Mahle hat im Geschäftsjahr 2025 einen Umsatzrückgang von 11,68 Milliarden Euro auf rund 11,26 Milliarden Euro verzeichnet. Das Konzernergebnis sank um neun Prozent auf 20 Millionen Euro. Erhebliche Rückstellungen für Restrukturierungsmaßnahmen belasteten das Ergebnis zusätzlich. Trotz des Rückgangs schreibt Mahle damit das dritte Jahr in Folge schwarze Zahlen, nach mehreren Verlustjahren zuvor.
Das um Einmal- und Sondereffekte bereinigte operative EBIT legte hingegen deutlich zu: von 347 Millionen Euro auf 442 Millionen Euro. CEO Arnd Franz sieht das Unternehmen deshalb auf Kurs: Die Strategie mit dem Fokus auf Elektrifizierung, Thermomanagement und Verbrennungsmotoren funktioniere.

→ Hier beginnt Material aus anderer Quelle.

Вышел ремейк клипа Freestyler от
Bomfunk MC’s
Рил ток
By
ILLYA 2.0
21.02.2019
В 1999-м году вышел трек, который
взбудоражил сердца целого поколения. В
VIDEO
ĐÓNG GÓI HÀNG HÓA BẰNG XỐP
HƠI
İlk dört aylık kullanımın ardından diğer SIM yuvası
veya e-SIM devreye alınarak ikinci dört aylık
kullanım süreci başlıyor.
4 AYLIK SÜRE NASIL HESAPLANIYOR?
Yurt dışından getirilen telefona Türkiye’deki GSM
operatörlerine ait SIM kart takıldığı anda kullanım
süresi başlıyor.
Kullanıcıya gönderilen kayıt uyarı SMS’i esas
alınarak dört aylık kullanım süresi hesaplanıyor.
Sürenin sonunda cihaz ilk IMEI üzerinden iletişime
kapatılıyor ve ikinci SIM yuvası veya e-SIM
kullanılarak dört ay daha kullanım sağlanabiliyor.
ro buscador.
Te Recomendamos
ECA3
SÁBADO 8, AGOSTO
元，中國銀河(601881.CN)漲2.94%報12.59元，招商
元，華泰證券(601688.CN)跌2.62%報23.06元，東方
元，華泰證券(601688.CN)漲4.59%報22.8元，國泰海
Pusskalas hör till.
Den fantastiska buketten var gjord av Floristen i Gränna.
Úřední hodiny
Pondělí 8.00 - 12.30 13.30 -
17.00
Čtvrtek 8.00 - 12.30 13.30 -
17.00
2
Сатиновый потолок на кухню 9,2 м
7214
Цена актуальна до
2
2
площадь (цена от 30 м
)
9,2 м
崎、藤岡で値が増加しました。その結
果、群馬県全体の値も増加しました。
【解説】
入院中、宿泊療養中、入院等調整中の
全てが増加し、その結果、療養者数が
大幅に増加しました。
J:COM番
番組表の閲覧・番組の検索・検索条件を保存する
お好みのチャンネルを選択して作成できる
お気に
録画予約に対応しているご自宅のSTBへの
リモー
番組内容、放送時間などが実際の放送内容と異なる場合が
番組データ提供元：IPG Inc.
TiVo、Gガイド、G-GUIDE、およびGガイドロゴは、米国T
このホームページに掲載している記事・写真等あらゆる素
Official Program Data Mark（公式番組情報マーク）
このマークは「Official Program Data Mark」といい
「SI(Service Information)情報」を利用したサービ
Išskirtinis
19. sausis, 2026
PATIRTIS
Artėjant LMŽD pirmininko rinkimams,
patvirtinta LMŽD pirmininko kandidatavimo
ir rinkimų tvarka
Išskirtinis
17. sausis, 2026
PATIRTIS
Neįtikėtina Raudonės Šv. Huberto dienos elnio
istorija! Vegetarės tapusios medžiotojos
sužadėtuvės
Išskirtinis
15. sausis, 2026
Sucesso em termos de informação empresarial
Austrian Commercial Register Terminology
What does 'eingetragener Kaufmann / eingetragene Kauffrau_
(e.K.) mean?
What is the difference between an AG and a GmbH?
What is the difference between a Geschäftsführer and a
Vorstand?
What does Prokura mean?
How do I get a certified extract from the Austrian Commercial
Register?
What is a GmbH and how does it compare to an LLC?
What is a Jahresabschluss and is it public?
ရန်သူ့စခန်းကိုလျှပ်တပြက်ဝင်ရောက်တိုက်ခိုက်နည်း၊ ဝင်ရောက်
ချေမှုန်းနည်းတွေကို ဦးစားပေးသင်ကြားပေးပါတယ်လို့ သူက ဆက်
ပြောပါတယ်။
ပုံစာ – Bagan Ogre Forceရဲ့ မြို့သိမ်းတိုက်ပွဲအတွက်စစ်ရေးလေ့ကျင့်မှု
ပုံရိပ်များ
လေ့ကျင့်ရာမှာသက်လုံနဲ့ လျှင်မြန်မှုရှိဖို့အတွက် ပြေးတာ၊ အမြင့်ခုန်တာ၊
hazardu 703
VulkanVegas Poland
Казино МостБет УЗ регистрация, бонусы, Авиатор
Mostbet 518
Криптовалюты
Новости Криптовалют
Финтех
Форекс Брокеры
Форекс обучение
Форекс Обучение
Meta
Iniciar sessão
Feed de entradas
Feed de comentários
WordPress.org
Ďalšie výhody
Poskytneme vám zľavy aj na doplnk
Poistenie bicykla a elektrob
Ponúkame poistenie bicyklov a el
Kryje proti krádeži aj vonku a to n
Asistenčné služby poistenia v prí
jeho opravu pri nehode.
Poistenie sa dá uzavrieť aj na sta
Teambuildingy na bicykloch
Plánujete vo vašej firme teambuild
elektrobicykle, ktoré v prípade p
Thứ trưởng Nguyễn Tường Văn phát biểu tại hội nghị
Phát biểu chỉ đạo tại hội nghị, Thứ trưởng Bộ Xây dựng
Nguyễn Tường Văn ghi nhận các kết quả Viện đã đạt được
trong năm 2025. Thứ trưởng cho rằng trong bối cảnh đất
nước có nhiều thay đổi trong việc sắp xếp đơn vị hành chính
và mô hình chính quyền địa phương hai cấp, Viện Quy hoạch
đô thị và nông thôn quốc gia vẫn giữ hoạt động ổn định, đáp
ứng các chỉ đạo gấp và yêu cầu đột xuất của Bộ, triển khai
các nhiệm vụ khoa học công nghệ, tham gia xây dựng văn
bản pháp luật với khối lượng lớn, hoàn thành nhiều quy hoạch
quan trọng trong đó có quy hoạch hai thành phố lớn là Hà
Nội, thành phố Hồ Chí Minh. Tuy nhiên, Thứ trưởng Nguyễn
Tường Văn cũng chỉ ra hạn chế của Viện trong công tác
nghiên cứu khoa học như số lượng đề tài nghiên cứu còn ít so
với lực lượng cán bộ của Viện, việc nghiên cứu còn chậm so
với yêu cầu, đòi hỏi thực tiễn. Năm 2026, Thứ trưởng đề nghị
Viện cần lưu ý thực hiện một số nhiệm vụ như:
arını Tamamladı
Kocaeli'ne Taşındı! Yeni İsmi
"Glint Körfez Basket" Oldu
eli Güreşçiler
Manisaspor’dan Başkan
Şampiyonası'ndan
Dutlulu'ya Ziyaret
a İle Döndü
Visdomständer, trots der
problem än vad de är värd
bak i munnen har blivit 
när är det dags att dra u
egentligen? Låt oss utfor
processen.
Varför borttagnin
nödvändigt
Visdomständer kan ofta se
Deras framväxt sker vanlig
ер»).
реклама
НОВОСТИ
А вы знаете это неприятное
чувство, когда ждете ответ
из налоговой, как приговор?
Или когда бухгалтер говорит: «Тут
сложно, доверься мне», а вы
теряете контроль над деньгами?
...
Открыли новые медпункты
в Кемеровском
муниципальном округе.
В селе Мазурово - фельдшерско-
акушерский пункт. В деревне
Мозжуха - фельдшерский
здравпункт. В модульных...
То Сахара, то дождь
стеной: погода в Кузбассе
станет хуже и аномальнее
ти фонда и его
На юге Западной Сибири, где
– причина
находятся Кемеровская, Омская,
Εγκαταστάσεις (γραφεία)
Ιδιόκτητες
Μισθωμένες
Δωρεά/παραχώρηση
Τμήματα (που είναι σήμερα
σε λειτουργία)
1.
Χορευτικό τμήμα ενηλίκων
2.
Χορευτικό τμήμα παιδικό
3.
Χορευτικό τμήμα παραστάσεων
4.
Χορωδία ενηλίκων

Zum Jahresende 2025 beschäftigte Mahle weltweit 64.242 Mitarbeiterinnen und Mitarbeiter, rund 3.466 weniger als im Vorjahr. Als Belastungsfaktoren nennt das Unternehmen geopolitische Unsicherheiten, erhöhte Energiekosten, Währungsschwankungen sowie intensiven Wettbewerb, insbesondere aus China.
Aktuell senkt Mahle die indirekten Kosten in Verwaltung und Entwicklung, mit Schwerpunkt auf Europa und Nordamerika. Der Konsolidierungsdruck in der Zuliefererbranche bleibt hoch, ein Ende des Stellenabbaus ist nicht absehbar.